AIM OF THE TASK:
Starting at the line below with "Rajče Sart Reloise" and stopping at the line with "Regia scenografia Alessandra Amicarelli", please print each line exactly, those two included, and skip every picture.

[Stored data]

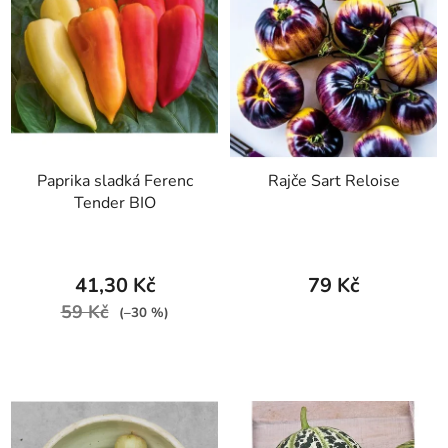
Paprika sladká Ferenc
Rajče Sart Reloise
Tender BIO
41,30 Kč
79 Kč
59 Kč
(–30 %)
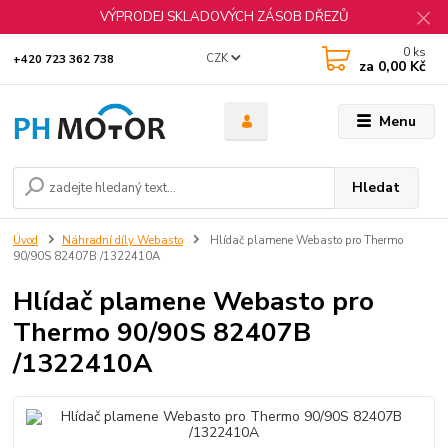
VÝPRODEJ SKLADOVÝCH ZÁSOB DŘEZŮ
0
ks
CZK
+420 723 362 738
za
0,00 Kč
Menu
Hledat
Úvod
Náhradní díly Webasto
Hlídač plamene Webasto pro Thermo
90/90S 82407B /1322410A
Hlídač plamene Webasto pro
Thermo 90/90S 82407B
/1322410A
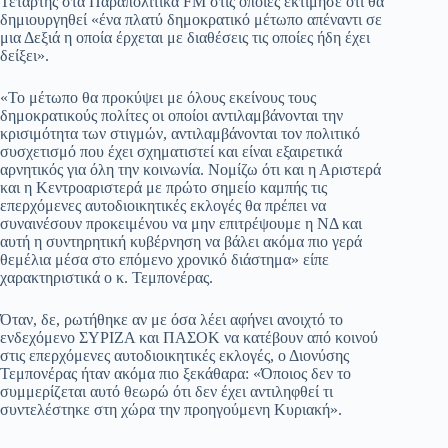
Τετάρτης στα Παραπολιτικά FM στις οποίες εκτίμησε ότι θα
δημιουργηθεί «ένα πλατύ δημοκρατικό μέτωπο απέναντι σε
pp
m
στ
μια Δεξιά η οποία έρχεται με διαθέσεις τις οποίες ήδη έχει
εί
δείξει».
τε
«Το μέτωπο θα προκύψει με όλους εκείνους τους
δημοκρατικούς πολίτες οι οποίοι αντιλαμβάνονται την
κρισιμότητα των στιγμών, αντιλαμβάνονται τον πολιτικό
συσχετισμό που έχει σχηματιστεί και είναι εξαιρετικά
αρνητικός για όλη την κοινωνία. Νομίζω ότι και η Αριστερά
και η Κεντροαριστερά με πρώτο σημείο καμπής τις
επερχόμενες αυτοδιοικητικές εκλογές θα πρέπει να
συναινέσουν προκειμένου να μην επιτρέψουμε η ΝΔ και
αυτή η συντηρητική κυβέρνηση να βάλει ακόμα πιο γερά
θεμέλια μέσα στο επόμενο χρονικό διάστημα» είπε
χαρακτηριστικά ο κ. Τεμπονέρας.
Όταν, δε, ρωτήθηκε αν με όσα λέει αφήνει ανοιχτό το
ενδεχόμενο ΣΥΡΙΖΑ και ΠΑΣΟΚ να κατέβουν από κοινού
στις επερχόμενες αυτοδιοικητικές εκλογές, ο Διονύσης
Τεμπονέρας ήταν ακόμα πιο ξεκάθαρα: «Όποιος δεν το
συμμερίζεται αυτό θεωρώ ότι δεν έχει αντιληφθεί τι
συντελέστηκε στη χώρα την προηγούμενη Κυριακή».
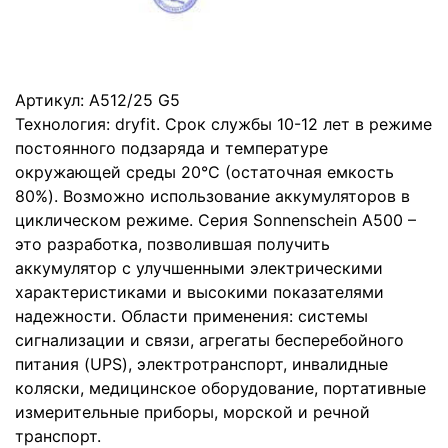
Артикул:
A512/25 G5
Технология: dryfit. Срок службы 10-12 лет в режиме
постоянного подзаряда и температуре
окружающей среды 20°C (остаточная емкость
80%). Возможно использование аккумуляторов в
циклическом режиме. Серия Sonnenschein А500 –
это разработка, позволившая получить
аккумулятор с улучшенными электрическими
характеристиками и высокими показателями
надежности. Области применения: системы
сигнализации и связи, агрегаты бесперебойного
питания (UPS), электротранспорт, инвалидные
коляски, медицинское оборудование, портативные
измерительные приборы, морской и речной
транспорт.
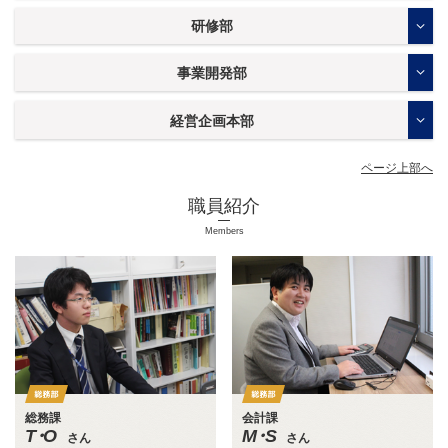
研修部
事業開発部
経営企画本部
ページ上部へ
職員紹介
Members
総務課
会計課
T・O
M・S
さん
さん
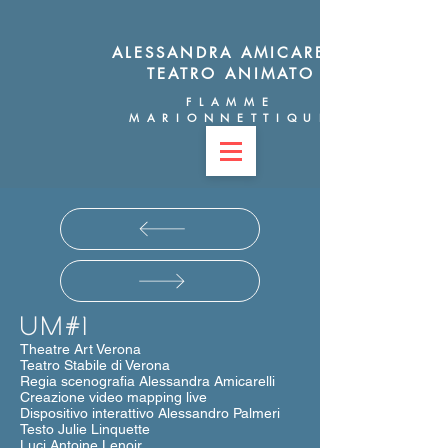
ALESSANDRA AMICARELLI
TEATRO ANIMATO
FLAMME
MARIONNETTIQUE
UM#1
Theatre Art Verona
Teatro Stabile di Verona
Regia scenografia Alessandra Amicarelli
Creazione video mapping live
Dispositivo interattivo Alessandro Palmeri
Testo Julie Linquette
Luci Antoine Lenoir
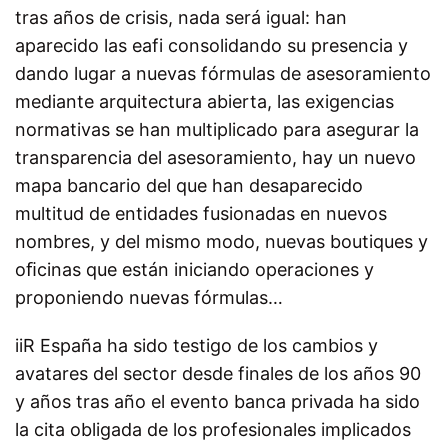
tras años de crisis, nada será igual: han
aparecido las eafi consolidando su presencia y
dando lugar a nuevas fórmulas de asesoramiento
mediante arquitectura abierta, las exigencias
normativas se han multiplicado para asegurar la
transparencia del asesoramiento, hay un nuevo
mapa bancario del que han desaparecido
multitud de entidades fusionadas en nuevos
nombres, y del mismo modo, nuevas boutiques y
oﬁcinas que están iniciando operaciones y
proponiendo nuevas fórmulas…
iiR España ha sido testigo de los cambios y
avatares del sector desde finales de los años 90
y años tras año el evento banca privada ha sido
la cita obligada de los profesionales implicados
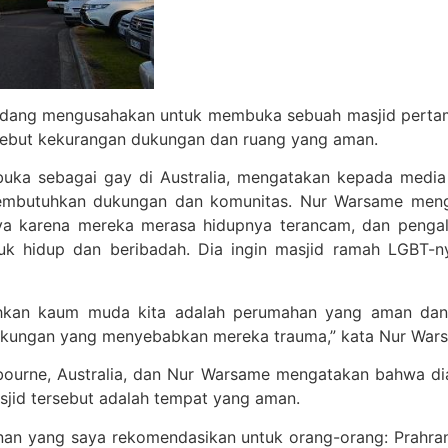
sedang mengusahakan untuk membuka sebuah masjid pertam
ebut kekurangan dukungan dan ruang yang aman.
uka sebagai gay di Australia, mengatakan kepada media 
butuhkan dukungan dan komunitas. Nur Warsame mengat
ya karena mereka merasa hidupnya terancam, dan peng
k hidup dan beribadah. Dia ingin masjid ramah LGBT-
tuhkan kaum muda kita adalah perumahan yang aman da
lingkungan yang menyebabkan mereka trauma,” kata Nur War
elbourne, Australia, dan Nur Warsame mengatakan bahwa 
jid tersebut adalah tempat yang aman.
nan yang saya rekomendasikan untuk orang-orang: Prahran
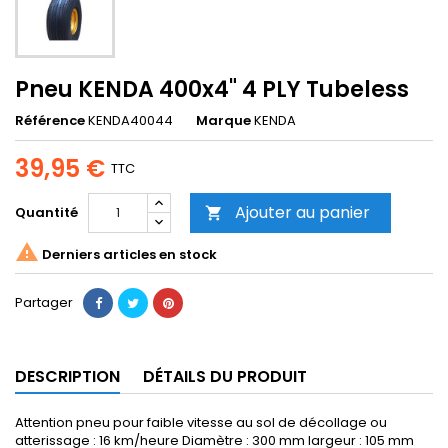
Pneu KENDA 400x4" 4 PLY Tubeless
Référence
KENDA40044
Marque
KENDA
39,95 €
TTC
Ajouter au panier
Quantité


Derniers articles en stock
Partager
DESCRIPTION
DÉTAILS DU PRODUIT
Attention pneu pour faible vitesse au sol de décollage ou
atterissage : 16 km/heure Diamètre : 300 mm largeur : 105 mm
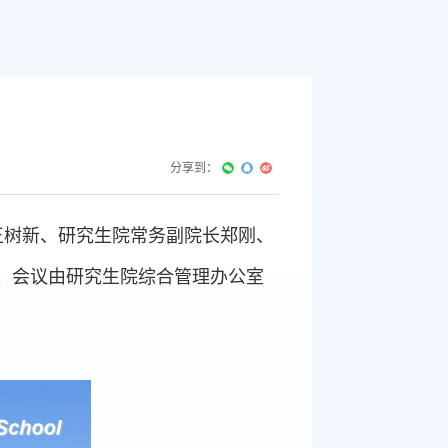
分享到：
长王树新、研究生院常务副院长郑刚、
。会议由研究生院综合管理办公室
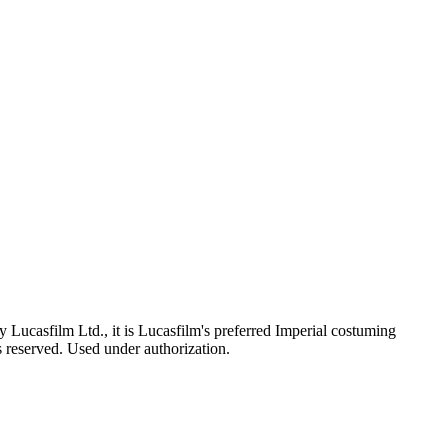
Lucasfilm Ltd., it is Lucasfilm's preferred Imperial costuming
ts reserved. Used under authorization.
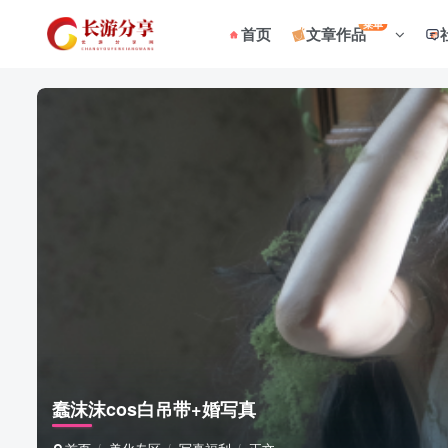
菜单
首页
文章作品
蠢沫沫cos白吊带+婚写真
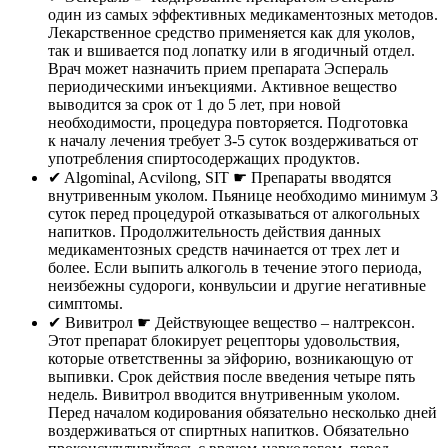
один из самых эффективных медикаментозных методов.
Лекарственное средство применяется как для уколов,
так и вшивается под лопатку или в ягодичный отдел.
Врач может назначить прием препарата Эспераль
периодическими инъекциями. Активное вещество
выводится за срок от 1 до 5 лет, при новой
необходимости, процедура повторяется. Подготовка
к началу лечения требует 3-5 суток воздерживаться от
употребления спиртосодержащих продуктов.
✔︎ Algominal, Acvilong, SIT ☛ Препараты вводятся
внутривенным уколом. Пьянице необходимо минимум 3
суток перед процедурой отказываться от алкогольных
напитков. Продолжительность действия данных
медикаментозных средств начинается от трех лет и
более. Если выпить алкоголь в течение этого периода,
неизбежны судороги, конвульсии и другие негативные
симптомы.
✔︎ Вивитрол ☛ Действующее вещество – налтрексон.
Этот препарат блокирует рецепторы удовольствия,
которые ответственны за эйфорию, возникающую от
выпивки. Срок действия после введения четыре пять
недель. Вивитрол вводится внутривенным уколом.
Перед началом кодирования обязательно несколько дней
воздерживаться от спиртных напитков. Обязательно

EXERCISE SOLUTION:
Rajče Sart Reloise
Tender BIO
41,30 Kč
79 Kč
59 Kč
(–30 %)
VÝPRODEJ SKLADOVÝCH ZÁSOB DŘEZŮ
0
ks
CZK
+420 723 362 738
za
0,00 Kč
Menu
Hledat
Úvod
Náhradní díly Webasto
Hlídač plamene Webasto pro Thermo
90/90S 82407B /1322410A
Hlídač plamene Webasto pro
Thermo 90/90S 82407B
/1322410A
Τετάρτης στα Παραπολιτικά FM στις οποίες εκτίμησε ότι θα
δημιουργηθεί «ένα πλατύ δημοκρατικό μέτωπο απέναντι σε
pp
m
στ
μια Δεξιά η οποία έρχεται με διαθέσεις τις οποίες ήδη έχει
εί
δείξει».
τε
«Το μέτωπο θα προκύψει με όλους εκείνους τους
δημοκρατικούς πολίτες οι οποίοι αντιλαμβάνονται την
κρισιμότητα των στιγμών, αντιλαμβάνονται τον πολιτικό
συσχετισμό που έχει σχηματιστεί και είναι εξαιρετικά
αρνητικός για όλη την κοινωνία. Νομίζω ότι και η Αριστερά
και η Κεντροαριστερά με πρώτο σημείο καμπής τις
επερχόμενες αυτοδιοικητικές εκλογές θα πρέπει να
συναινέσουν προκειμένου να μην επιτρέψουμε η ΝΔ και
αυτή η συντηρητική κυβέρνηση να βάλει ακόμα πιο γερά
θεμέλια μέσα στο επόμενο χρονικό διάστημα» είπε
χαρακτηριστικά ο κ. Τεμπονέρας.
Όταν, δε, ρωτήθηκε αν με όσα λέει αφήνει ανοιχτό το
ενδεχόμενο ΣΥΡΙΖΑ και ΠΑΣΟΚ να κατέβουν από κοινού
στις επερχόμενες αυτοδιοικητικές εκλογές, ο Διονύσης
Τεμπονέρας ήταν ακόμα πιο ξεκάθαρα: «Όποιος δεν το
συμμερίζεται αυτό θεωρώ ότι δεν έχει αντιληφθεί τι
συντελέστηκε στη χώρα την προηγούμενη Κυριακή».
Артикул:
A512/25 G5
Технология: dryfit. Срок службы 10-12 лет в режиме
постоянного подзаряда и температуре
окружающей среды 20°C (остаточная емкость
80%). Возможно использование аккумуляторов в
циклическом режиме. Серия Sonnenschein А500 –
это разработка, позволившая получить
аккумулятор с улучшенными электрическими
характеристиками и высокими показателями
надежности. Области применения: системы
сигнализации и связи, агрегаты бесперебойного
питания (UPS), электротранспорт, инвалидные
коляски, медицинское оборудование, портативные
измерительные приборы, морской и речной
транспорт.
研修部
事業開発部
経営企画本部
ページ上部へ
職員紹介
Members
総務課
会計課
T・O
M・S
さん
さん
ALESSANDRA AMICARELLI
TEATRO ANIMATO
FLAMME
MARIONNETTIQUE
UM#1
Theatre Art Verona
Teatro Stabile di Verona
Regia scenografia Alessandra Amicarelli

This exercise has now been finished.